Data shown:
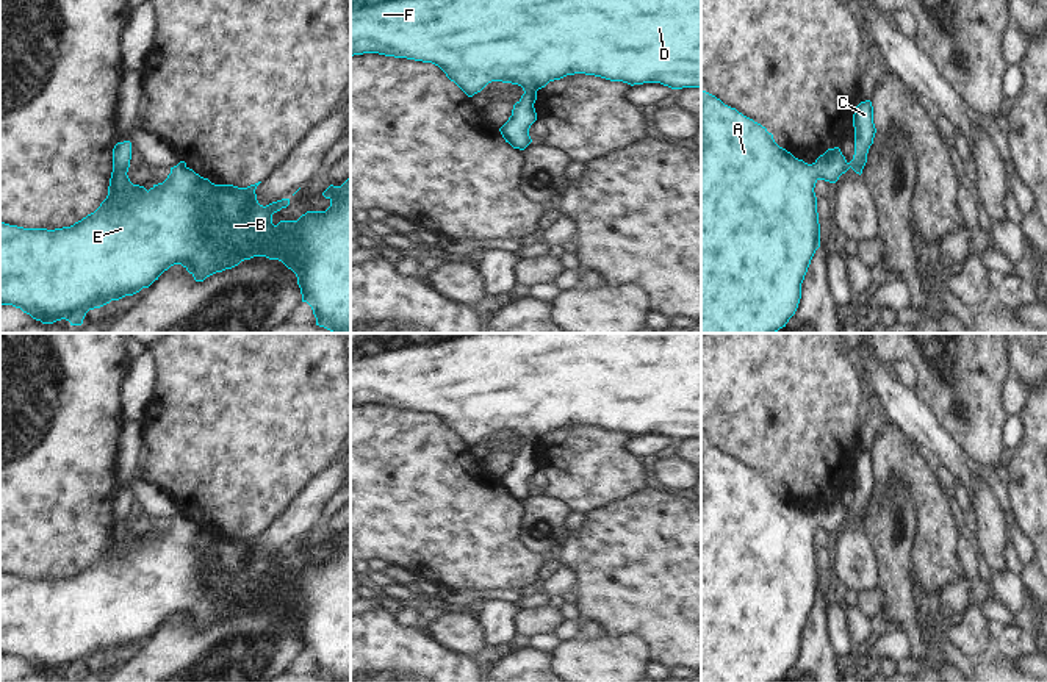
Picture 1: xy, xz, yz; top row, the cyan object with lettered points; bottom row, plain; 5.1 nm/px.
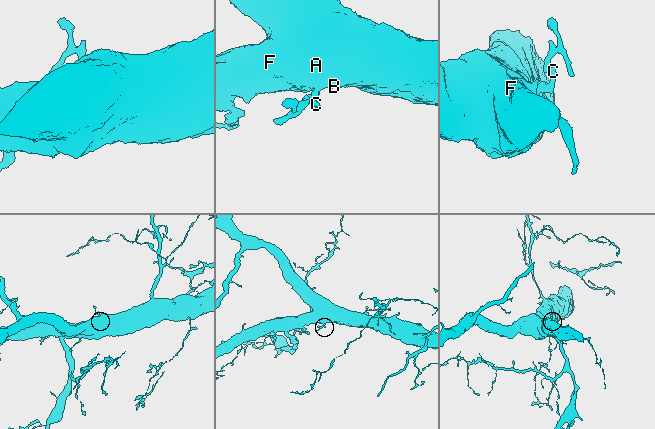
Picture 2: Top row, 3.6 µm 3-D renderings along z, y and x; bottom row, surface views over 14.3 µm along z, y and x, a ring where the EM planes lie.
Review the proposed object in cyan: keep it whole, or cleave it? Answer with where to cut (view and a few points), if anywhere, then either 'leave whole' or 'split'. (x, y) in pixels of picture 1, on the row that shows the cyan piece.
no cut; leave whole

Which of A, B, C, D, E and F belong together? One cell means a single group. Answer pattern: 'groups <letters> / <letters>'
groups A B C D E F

...

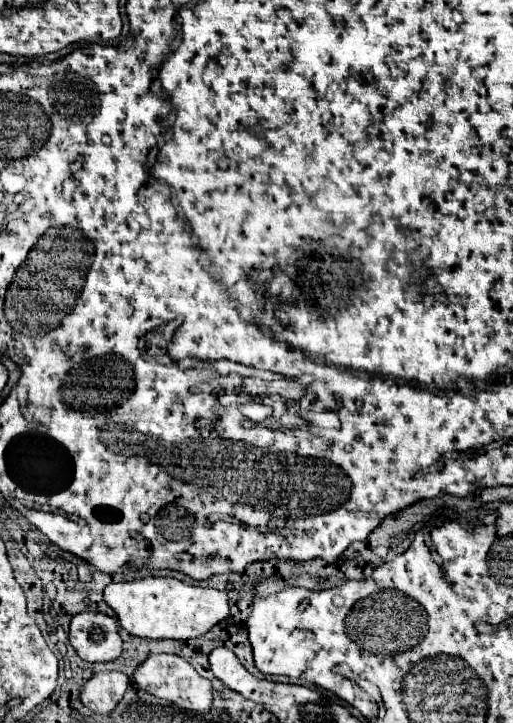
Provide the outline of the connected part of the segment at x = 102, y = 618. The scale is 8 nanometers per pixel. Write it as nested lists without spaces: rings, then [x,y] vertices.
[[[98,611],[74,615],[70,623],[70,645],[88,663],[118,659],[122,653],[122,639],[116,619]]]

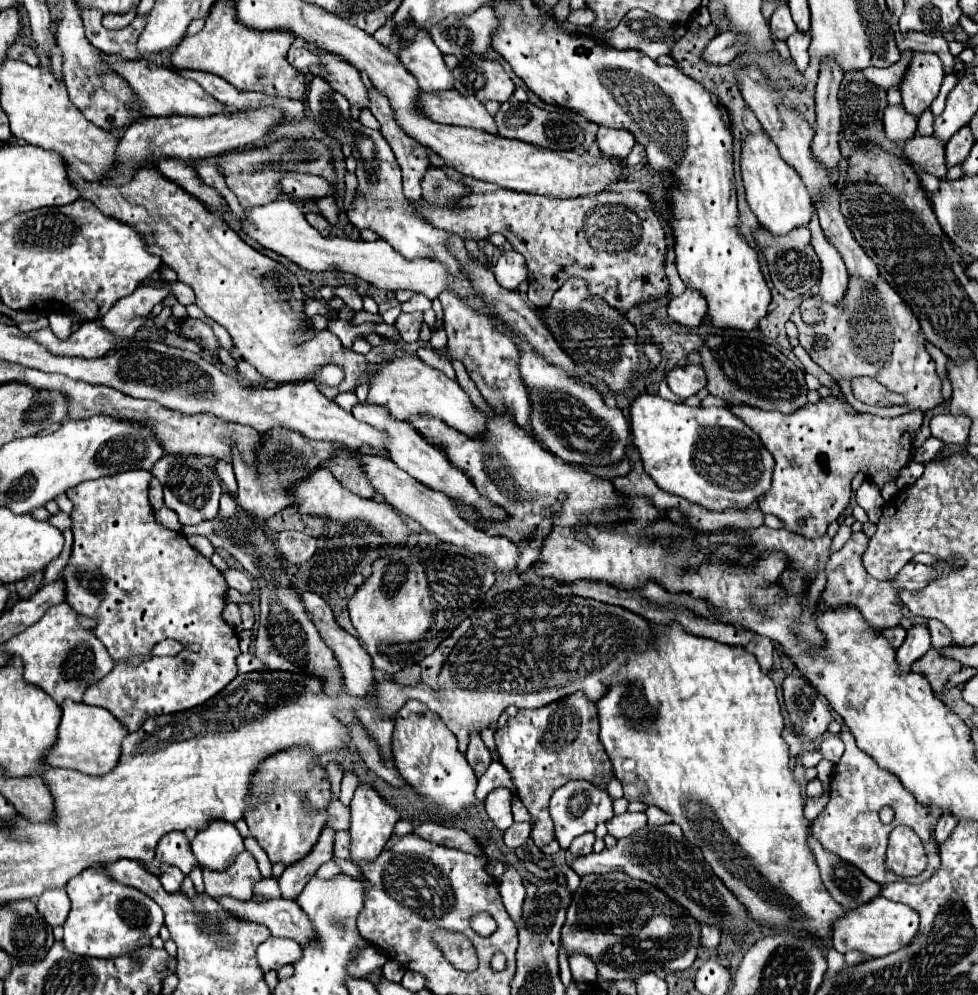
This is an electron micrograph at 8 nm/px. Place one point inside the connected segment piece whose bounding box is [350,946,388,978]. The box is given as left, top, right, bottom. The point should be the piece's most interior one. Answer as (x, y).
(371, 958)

==

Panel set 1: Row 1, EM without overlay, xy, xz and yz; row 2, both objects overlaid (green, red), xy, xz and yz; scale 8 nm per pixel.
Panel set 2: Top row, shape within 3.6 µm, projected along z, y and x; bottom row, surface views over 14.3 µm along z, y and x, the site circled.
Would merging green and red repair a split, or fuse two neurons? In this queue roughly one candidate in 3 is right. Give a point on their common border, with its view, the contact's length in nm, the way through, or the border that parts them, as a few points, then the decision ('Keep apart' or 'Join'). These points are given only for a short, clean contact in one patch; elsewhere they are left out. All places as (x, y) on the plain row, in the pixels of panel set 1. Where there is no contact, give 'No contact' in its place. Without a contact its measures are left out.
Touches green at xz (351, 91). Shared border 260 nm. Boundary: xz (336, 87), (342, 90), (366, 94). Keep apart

Instructions for the task: Determine how many lines of this listing contain "views", and give only the number.

Exercise result: 2